- Venue: Shelbourne Park
- Location: Dublin
- End date: 31 July

= 1937 Irish Greyhound Derby =

The 1937 Irish Greyhound Derby took place during July with the final being held at Shelbourne Park in Dublin on 31 July.

The winner Muinessa was owned by Nuala O'Byrne.

== Final result ==
At Shelbourne Park, 31 July (over 525 yards):

| Position | Name of Greyhound | Breeding | Trap | SP | Time | Trainer |
|---|---|---|---|---|---|---|
| 1st | Muinessa | Slanebeg - Won But Lost | 5 | 6-1 | 30.85 | Nuala O’Byrne |
| 2nd | Western Skipper | Mechanical Cut - Truthful Goddess | 6 | 6-4f | 31.01 | Tom Black |
| 3rd | Tee Bawn |  | 2 | 5-2 | 31.07 | J Kenny |
| 4th | Sure Line |  | 2 | 10-1 |  | Graham |
| unplaced | Another Sunville |  | 4 | 7-1 |  | O’Callaghan |
| unplaced | Blackstream Bridge | Nora's Cutlet - Eagles Reel | 3 | 5-1 |  | Michael Sheehan |

=== Distances ===
2, ¾

==Competition Report==
In the final Muinessa came out top in a very competitive final with all greyhounds showing in the final.
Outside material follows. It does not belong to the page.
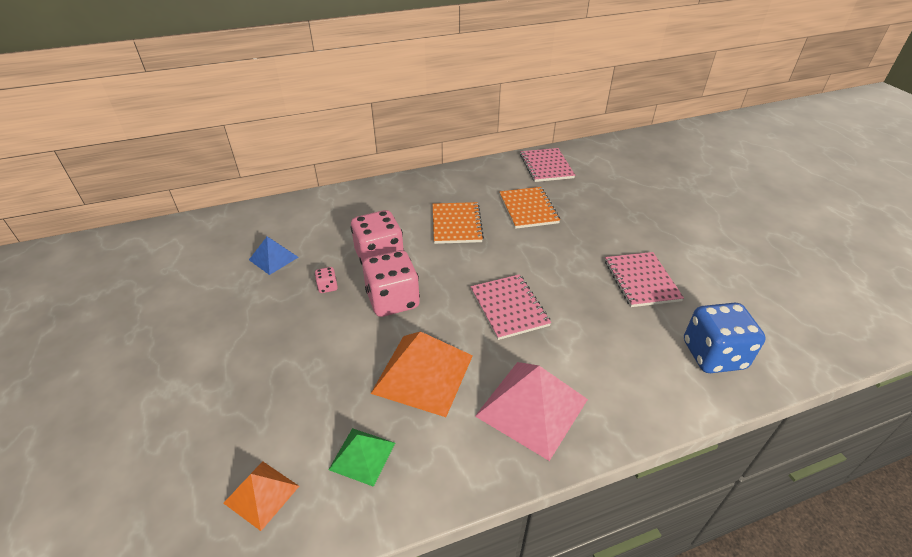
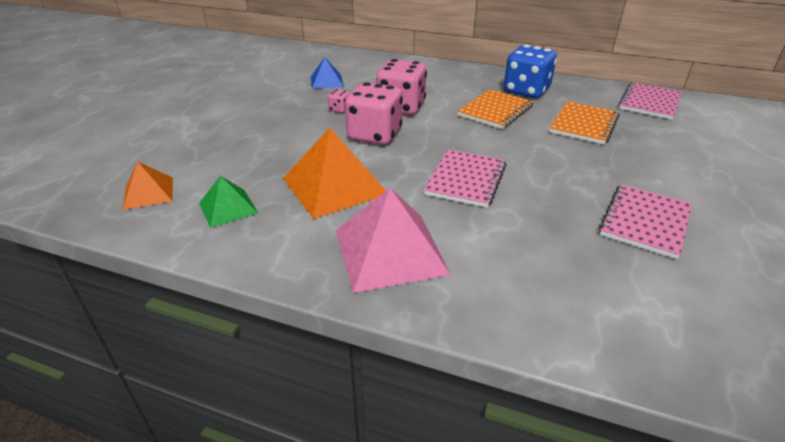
camera: 40 degrees right, 5 degrees down
(713, 355) = (656, 322): blue dice -> blue dice (526, 91)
Blackstream Bridge, Tee Bawn and Western Skipper all vied for the lead until the third bend before the other three greyhounds Muinessa, Another Sunville and Sure Line all joined them. As the pack approached the fourth bend Western Skipper was marginally ahead before a decisive late burst of pace by Muinessa sealed the win.

Muinessa was bred by Simon Garrahan and owned by his niece Nuala O’Byrne and the final was a one-two finish for County Westmeath connections.